Fragment:  I’m standing on a slope next to I think a bell tower at UC Berkeley.  To my right is the library.  Stretched out in front of me is San Francisco bay at sunset.  I want to be here. 

I always sent for the applications, filled them out halfway and never sent them.  A few years passed, three I think.  I did plays in town.  I fell in love with my husband.  Before we got married I told him I wanted to go to grad school and that it probably meant leaving Colorado.  He was cool with that.  He got a job that was easily transferrable.  We got married and I applied for schools in the fall. 

Fragment:  I’m sitting in the library at CSU on Valentine’s Day.  An e-mail pops up from a professor at Florida State.  “Call me so we can chat about the program, it says.”  I have to leave the library to shout out loud.

My master’s program at FSU was amazing.  After one semester I knew I wanted to get my PhD. 

Fragment:  I’m at Smoky Bones having beer and watching the first night of Monday Night Football.  I’m a few beers in.  The sideline reporter, Lisa Guererro comes on wearing a light purple chiffon dress and heels to interview players on the sideline.  Jesus!  What the hell is wrong here?  She looks ridiculous, like eye-candy.  I rant about it.

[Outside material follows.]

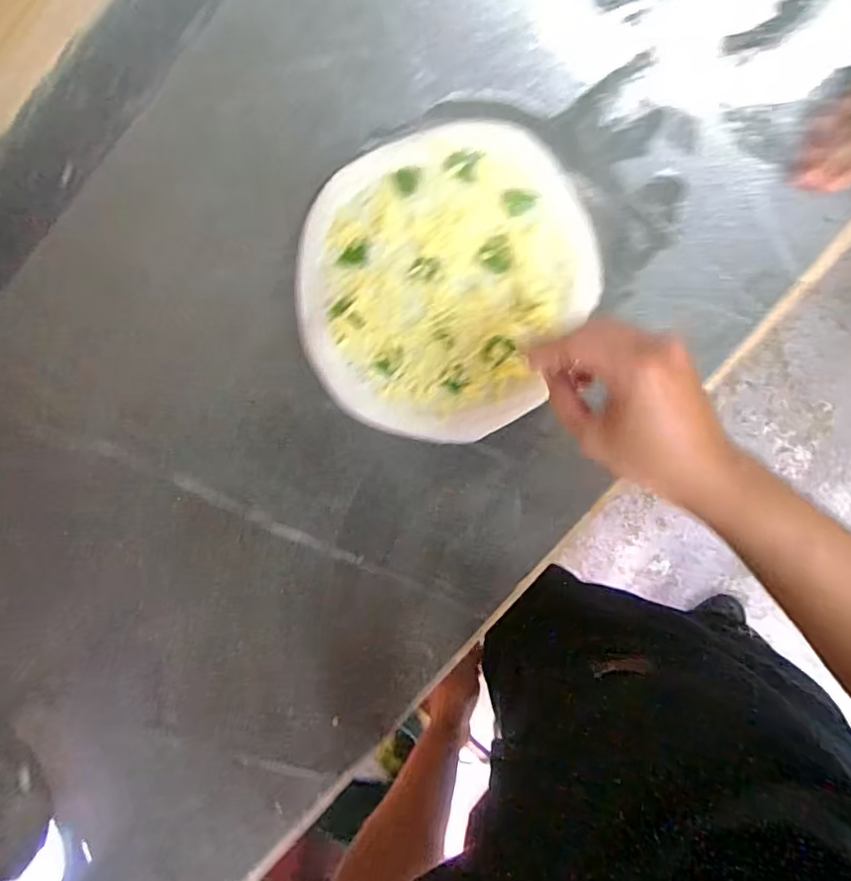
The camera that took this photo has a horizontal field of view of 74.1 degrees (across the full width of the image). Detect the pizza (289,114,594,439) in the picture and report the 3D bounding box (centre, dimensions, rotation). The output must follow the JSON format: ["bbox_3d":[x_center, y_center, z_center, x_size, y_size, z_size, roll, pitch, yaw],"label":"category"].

 I write a paper about women in sports, particularly focused on football.  I present it at my first conference.  It turns into my thesis on women’s performance in sports.  I apply for the FSU PhD program.  At my faculty’s urging I also apply to UT Austin and UMN. 

Fragment:  I leave Sonja’s office.  I walk outside.  It’s mid-March and fairly freezing.  I have to go somewhere to cry.  I walk behind what I now know is the music building, look across the river and sob.  How can they not want me?  Why did they let me come here?  Maybe this is fate.  We’re not supposed to be here.  I call Scott and tell him about my meeting.  He tells me to turn around and tell them I want the spot and whatever I need to do to get it, I’ll do it.

I write Sonja an e-mail.  I want a position in your program, is in essence what the e-mail says.  Three agonizing weeks pass.  I finally get my acceptance letter from UMN.  The PhD program at FSU folds.

Here I am, though.  Two years in and still going.

This blog has a specific purpose.  I’m getting ready to begin work, allbeit preliminary work, on my dissertation.  I’m also reading a book called How to Write Your Dissertation in Fifteen Minutes a Day.  In it she says that writing has to become a way of thinking for you.  You have to do it everyday; a lesson my advisor from FSU also told me.  So, this blog will contain my daily dose of writing.  I’m not sure how interesting it will be for other to read.  It will chronicle….well, definitely my dissertation process.  Who knows what else.  “It’s a mystery really.”